Doch auch im Saarland flossen schon kommunale „Rettungs-Zuschüsse“, etwa durch den Landkreis Merzig-Wadern für die dortige SHG-Klinik oder für das Winterbergklinikum durch die Stadt Saarbrücken. Der Regionalverband Saarbrücken – 40-Prozent-Anteilseigner an der SHG – musste bisher aber noch nicht in die Tasche greifen.

Geld ist nach der Merziger Insolvenz weg

An die Klinikum Merzig GmbH sind durch die Muttergesellschaft von 2012 bis 2020 zur Unterstützung der Liquidität Darlehen von zusammen 7,9 Millionen Euro geflossen. Und ja, sagt Mege, dieses Geld sei nach der Insolvenz weg. Das habe in dieser Zeit teilweise auch zum Gesamtdefizit des Konzerns beigetragen. „Doch was hätten wir machen sollen – nicht um den Erhalt der Klinik Merzig kämpfen? Der einzigen etwa im Umkreis von 40 Minuten Anfahrt?“

Ein weiterer Versuch, die Liquidität in Merzig zu steigern, war der Verkauf des Seniorenzentrums Fellenberg-Stift durch das Merziger Krankenhaus für acht Millionen Euro an die Gesamt-SHG, die das Stift dann wieder an Merzig vermietete. Das habe die Situation entschärft, das Gleiche gelte für die Schließung des Krankenhauses Baumholder. Das Haus, in dem die Geriatrische Abteilung des Klinikums Idar-Oberstein untergebracht war, wird inzwischen anderweitig genutzt. Betten und Personal wurden nach Idar-Oberstein überführt, wo die Fachkräfte auch dringend benötigt worden seien. Das habe sich positiv auf den Betrieb des Klinikums ausgewirkt, wo, das betont Elisabeth Simon, im SHG-Management für das Rechnungswesen zuständig, die Liquidität nie gefährdet gewesen sei.

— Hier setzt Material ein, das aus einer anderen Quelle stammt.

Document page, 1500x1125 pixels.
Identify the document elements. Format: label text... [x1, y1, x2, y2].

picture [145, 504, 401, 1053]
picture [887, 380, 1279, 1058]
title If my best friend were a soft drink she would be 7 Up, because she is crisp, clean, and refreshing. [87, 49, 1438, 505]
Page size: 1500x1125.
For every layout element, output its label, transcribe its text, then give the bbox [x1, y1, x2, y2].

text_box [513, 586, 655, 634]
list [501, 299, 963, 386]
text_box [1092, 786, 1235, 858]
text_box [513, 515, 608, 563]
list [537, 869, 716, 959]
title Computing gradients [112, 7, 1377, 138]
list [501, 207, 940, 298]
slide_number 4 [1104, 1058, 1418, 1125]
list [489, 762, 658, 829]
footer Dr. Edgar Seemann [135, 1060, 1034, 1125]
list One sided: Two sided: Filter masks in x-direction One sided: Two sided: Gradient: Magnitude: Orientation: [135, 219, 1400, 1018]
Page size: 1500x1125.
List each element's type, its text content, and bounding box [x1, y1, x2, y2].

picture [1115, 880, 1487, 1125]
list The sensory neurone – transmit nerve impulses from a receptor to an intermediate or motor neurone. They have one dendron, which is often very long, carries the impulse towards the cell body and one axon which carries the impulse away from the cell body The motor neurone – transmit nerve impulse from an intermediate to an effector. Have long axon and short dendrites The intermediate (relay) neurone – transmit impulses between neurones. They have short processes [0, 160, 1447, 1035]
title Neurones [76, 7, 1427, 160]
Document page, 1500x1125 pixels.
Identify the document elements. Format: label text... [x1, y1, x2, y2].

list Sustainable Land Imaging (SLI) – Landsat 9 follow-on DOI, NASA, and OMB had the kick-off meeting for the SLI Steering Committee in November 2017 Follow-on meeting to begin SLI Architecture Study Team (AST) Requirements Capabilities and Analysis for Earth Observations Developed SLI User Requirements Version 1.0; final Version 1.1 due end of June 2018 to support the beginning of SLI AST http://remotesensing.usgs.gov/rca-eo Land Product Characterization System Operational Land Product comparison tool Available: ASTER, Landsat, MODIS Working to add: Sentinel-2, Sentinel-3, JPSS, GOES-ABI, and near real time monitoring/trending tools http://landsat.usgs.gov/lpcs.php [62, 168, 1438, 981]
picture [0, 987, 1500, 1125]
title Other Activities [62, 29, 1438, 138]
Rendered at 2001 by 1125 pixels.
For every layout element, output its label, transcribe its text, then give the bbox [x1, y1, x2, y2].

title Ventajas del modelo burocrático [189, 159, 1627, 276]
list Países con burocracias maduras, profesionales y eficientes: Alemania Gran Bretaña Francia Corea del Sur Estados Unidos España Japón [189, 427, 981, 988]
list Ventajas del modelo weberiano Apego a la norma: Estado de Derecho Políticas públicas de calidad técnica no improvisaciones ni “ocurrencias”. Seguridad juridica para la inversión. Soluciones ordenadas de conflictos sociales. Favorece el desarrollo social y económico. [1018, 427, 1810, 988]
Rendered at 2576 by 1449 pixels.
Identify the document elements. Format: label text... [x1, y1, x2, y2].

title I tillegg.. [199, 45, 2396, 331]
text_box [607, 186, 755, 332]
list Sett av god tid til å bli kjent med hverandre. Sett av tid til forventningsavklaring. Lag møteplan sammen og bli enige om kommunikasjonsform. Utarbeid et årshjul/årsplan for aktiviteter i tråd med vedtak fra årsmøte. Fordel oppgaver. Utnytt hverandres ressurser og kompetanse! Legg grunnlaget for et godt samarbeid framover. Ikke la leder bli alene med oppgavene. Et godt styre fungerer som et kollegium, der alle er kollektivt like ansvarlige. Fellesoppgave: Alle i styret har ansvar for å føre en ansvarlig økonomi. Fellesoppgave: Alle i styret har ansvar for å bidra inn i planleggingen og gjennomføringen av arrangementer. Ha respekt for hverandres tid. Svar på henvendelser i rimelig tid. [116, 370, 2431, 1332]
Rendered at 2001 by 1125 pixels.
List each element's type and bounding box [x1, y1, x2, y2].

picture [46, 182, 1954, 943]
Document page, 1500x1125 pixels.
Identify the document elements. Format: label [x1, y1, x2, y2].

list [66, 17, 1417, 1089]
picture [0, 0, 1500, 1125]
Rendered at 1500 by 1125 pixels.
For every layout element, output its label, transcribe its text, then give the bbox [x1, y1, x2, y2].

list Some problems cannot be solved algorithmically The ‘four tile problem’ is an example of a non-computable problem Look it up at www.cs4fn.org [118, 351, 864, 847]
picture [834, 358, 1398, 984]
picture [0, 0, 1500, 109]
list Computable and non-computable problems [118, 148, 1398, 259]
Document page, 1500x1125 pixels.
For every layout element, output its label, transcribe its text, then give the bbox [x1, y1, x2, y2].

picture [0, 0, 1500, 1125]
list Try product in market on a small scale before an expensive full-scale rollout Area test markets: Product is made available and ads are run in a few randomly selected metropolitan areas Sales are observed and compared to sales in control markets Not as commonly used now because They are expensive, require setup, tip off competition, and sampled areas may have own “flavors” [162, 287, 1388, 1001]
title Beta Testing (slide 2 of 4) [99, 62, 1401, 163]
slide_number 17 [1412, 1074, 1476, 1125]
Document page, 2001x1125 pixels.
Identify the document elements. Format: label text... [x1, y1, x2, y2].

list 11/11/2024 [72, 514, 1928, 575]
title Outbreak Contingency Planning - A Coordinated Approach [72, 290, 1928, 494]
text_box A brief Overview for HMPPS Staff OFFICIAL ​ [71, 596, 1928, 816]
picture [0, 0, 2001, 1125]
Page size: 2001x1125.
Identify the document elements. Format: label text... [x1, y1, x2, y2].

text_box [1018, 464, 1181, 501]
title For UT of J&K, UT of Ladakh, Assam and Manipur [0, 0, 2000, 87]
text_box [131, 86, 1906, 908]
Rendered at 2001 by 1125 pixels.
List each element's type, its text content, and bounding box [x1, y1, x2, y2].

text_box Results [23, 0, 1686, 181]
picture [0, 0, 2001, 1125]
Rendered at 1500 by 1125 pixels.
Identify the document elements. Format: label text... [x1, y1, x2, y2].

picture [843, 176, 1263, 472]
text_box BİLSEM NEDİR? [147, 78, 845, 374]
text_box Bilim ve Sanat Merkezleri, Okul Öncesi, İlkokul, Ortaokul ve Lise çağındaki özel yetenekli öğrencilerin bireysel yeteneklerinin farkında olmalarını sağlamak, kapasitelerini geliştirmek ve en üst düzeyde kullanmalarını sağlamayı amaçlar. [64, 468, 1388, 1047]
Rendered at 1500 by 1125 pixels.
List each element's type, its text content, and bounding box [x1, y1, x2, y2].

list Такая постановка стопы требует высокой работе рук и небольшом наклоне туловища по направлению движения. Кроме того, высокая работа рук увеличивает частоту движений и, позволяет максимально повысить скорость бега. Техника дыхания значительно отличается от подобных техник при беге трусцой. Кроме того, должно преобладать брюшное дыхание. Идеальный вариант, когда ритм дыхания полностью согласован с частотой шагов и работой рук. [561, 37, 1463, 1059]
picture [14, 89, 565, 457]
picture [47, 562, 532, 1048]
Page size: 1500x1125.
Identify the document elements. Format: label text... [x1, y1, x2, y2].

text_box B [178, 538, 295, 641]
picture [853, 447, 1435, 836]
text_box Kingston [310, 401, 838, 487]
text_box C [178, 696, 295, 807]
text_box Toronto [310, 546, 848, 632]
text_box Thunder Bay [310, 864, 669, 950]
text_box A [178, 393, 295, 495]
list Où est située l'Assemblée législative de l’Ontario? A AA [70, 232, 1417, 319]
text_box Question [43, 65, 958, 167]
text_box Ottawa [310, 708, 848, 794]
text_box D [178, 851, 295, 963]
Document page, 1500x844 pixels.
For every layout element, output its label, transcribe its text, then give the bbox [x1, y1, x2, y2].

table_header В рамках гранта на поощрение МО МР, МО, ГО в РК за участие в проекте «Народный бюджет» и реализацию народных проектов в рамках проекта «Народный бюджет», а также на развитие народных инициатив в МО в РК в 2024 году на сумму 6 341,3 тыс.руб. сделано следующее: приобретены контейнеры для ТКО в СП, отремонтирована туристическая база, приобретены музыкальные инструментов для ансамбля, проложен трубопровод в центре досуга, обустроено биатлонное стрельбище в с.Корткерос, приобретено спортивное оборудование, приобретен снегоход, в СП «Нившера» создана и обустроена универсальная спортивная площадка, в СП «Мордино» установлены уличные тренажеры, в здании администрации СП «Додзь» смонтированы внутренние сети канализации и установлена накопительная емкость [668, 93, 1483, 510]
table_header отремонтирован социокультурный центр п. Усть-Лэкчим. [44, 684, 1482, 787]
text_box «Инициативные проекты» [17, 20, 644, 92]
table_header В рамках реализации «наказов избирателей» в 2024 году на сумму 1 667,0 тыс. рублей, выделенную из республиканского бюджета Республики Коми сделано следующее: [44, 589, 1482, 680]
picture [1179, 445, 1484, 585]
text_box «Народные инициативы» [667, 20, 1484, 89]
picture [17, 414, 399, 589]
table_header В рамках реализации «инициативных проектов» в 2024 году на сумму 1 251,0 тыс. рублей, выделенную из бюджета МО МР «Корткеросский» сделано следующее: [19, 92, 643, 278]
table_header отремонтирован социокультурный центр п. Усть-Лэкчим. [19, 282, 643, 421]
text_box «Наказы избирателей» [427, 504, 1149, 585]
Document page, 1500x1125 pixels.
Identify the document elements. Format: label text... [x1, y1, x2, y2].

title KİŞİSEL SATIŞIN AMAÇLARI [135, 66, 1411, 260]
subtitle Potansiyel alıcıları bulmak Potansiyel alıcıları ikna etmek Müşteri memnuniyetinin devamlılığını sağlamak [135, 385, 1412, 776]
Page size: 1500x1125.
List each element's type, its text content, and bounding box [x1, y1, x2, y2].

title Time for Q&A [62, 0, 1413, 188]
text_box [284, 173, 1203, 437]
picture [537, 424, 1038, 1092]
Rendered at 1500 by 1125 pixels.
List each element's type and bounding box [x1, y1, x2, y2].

Auch die Kliniken am Sonnenberg in Saarbrücken gehören zur SHG – dort läuft’s augenscheinlich besser. 2023 machte der Reha-Bereich dort zwar ein Minus von 512.000 Euro, der Klinikbereich aber ein Plus von 1,87 Millionen Euro.

Die Saana Textilpflege GmbH schreibt wieder schwarze Zahlen

Die SHG betreibt vier Krankenhäuser – in Völklingen, in Saarbrücken (SHG-Kliniken Sonnenberg) in Merzig und in Idar-Oberstein, daneben weitere sieben medizinische Versorgungszentren und sieben Reha-Einrichtungen, dazu drei Bildungseinrichtungen und ein Seniorenzentrum (Fellenberg-Stift in Merzig). Des Weiteren gehören zur SHG sechs gewerbliche Unternehmen, etwa an den Klinik-Standorten Service-GmbHs, die unter anderem Dienstleistungen in der Pflege, in medizinisch-technischen und therapeutischen Bereichen anbieten, ebenso Verwaltungs-Dienstleistungen.

Weiterhin gehört dazu auch die im Idar-Obersteiner Industriegebiet Dickesbacher Weg angesiedelte Saana Textilpflege GmbH. Letzere galt auch lange als Sorgenkind, fuhr von 2014 bis 2022 einen Gesamtverlust von 6,24 Millionen Euro ein. Nach dem Umzug an den neuen Standort schaffte Saana – nach der „Corona-Delle“ – die Wende: 2023 gab es einen Gewinn von 141.000 Euro, 2024 von 400.000 Euro. Die Großwäscherei reinigt täglich 30 Tonnen Krankenhaus- und Hotelwäsche.